The Troubles has been a source of inspiration for directors from Paul Greengrass to Steve McQueen to Dublin’s own Jim Sheridan, and now Santry man Luke Hanlon is the latest director to tell a story amid the backdrop.
The Troubles: A Dublin Story tells the story of two working-class brothers from Dublin’s Northside who are drawn into The Troubles following the death of Bobby Sands in 1981.
We posed the question to Hanlon as to why he wanted to tackle such well-established material, and he said he wanted to tell the story from his own lens; that of a working-class Dubliner.
“I grew up a little council estate in Santry; you go over that wall, it’s Coolock, you go over that wall, it’s Ballymun, and we all kind of mixed. I drank in Finglas, I trained and boxed in Ballymun, and it was like all these communities are mixed together.”
Hanlon said he was inspired by his upbringing in making the film, which he wrote and directed.
“There were a lot of people who were republicans in the area where I grew up. They were in the pub, neighbours, people you’d know personally.”
“They looked nothing like what I would see on the TV or in the movies of what republicans were like. These people weren’t villainised or lionised; they were just ordinary people. I wanted to tell that specific story.”
Hanlon said he didn’t want to show “the villain, the hero, the rebel, the patriot,” he wanted to show, in his words, “the boring ordinary man, the footsoldier.”
There is a real sense of verisimilitude with the film; despite the film having a budget of around €15,000 it is true to life in terms of the vehicles used, the clothes worn and the production design.
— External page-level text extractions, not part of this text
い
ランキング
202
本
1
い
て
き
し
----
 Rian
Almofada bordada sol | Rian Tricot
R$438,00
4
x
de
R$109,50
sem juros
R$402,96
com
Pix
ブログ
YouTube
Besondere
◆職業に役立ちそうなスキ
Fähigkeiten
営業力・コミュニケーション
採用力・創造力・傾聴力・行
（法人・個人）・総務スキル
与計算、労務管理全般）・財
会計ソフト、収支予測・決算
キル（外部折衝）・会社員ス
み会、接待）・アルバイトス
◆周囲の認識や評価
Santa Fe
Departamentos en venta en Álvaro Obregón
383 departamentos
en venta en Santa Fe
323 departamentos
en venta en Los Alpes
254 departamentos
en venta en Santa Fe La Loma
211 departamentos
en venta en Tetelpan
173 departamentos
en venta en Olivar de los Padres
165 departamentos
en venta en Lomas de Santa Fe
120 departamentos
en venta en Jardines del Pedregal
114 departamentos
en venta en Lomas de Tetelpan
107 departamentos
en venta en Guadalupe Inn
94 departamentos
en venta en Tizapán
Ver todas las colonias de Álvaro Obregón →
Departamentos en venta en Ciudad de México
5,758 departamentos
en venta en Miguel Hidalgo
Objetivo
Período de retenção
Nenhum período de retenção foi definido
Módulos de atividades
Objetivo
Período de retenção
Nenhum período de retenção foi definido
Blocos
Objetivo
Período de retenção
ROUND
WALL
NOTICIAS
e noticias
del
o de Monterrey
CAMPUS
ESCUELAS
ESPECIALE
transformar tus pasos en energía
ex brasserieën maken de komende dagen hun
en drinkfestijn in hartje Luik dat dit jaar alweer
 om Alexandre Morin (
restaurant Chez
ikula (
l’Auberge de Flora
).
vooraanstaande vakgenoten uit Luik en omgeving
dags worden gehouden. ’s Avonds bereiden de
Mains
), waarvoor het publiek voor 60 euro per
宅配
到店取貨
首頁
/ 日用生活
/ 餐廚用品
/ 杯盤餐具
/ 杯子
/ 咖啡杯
He said “when you have no money, it frees you up to think outside the box. For example, my girlfriend is a production designer and we said one day ‘we need a house, how do we find it’?”
Hanlon looked on daft.ie to find the cheapest house possible and said that it was a valuable resource for any budding filmmakers.
“I’d look for the lowest energy rating that shows the house hasn’t been done up in so long, we’d go to the guy who owns it and pay then €50 a week for the house. We’d move into the house, do it up, and shoot there.”
The film uses vehicles from the era, and Hanlon relied on connections and a bit of luck and goodwill to secure the goods.
“I’d reach out to people, you’d tell them you have no money, but 90% of people want to be part of a movie. It’s a very lovely country we live in. There are strangers that are like ‘yeah, we’ll help you out.”
Hanlon recalls needing a tank for a scene in the film that depicts a checkpoint crossing, and he said his source was able to secure a tank from Cork.
He said his source turned out to be a former member of the military who wanted to help out in the production.
“One of them was a commander and he said ‘this is how you do a checkpoint; the policeman goes here, the soldier goes here’ and they loved being able to take part in it.”
Hanlon said he knew what he wanted to depict on screen, and it was a matter of “hard graft” to get the film over the line.
Considering the subject matter of the material, Hanlon was asked if he was a political filmmaker.
Italian filmmaker Gillo Pontecorvo’s 1966 film The Battle Of Algiers was cited as an inspiration by the Provisional Irish Republican Army, as well as the Black Panthers and the Baader-Meinhof group.
The film, cited as a favourite by Paul Greengrass of the Bourne franchise and director of the 2002 drama Bloody Sunday, looms large over any film that looks to depict urban warfare.
When asked if he considers himself a political filmmaker in the style of Pontecorvo or Loach, Hanlon replied “I don’t want to tell the audience how to think.”
“A great film presents a situation, stands back, and lets the audience decide. The best feeling is when two people are walking out of your film arguing.”
“I think it is a statement in itself in 2024 to not say anything. Anyone can talk about politics these days; I have a platform so if I can make them happy in all this misery then that’s what’s important.”
Hanlon said that while the likes of the Good Friday Agreement and the Michael Collins period of Irish history has been depicted, he wanted to depict the working-class Northsider perspective of The Troubles.
“The IRA has been done to death, I’m aware of that, I kept to the core of a Dublin story. I put it in the title.”
“From my point of view, The Troubles was UTV and seeing people dying every day, then I see someone in the local pub that’s in the IRA and you think ‘he’s never been to the North’; it was two different worlds.”
The Troubles: A Dublin Story is on DVD and Digital now.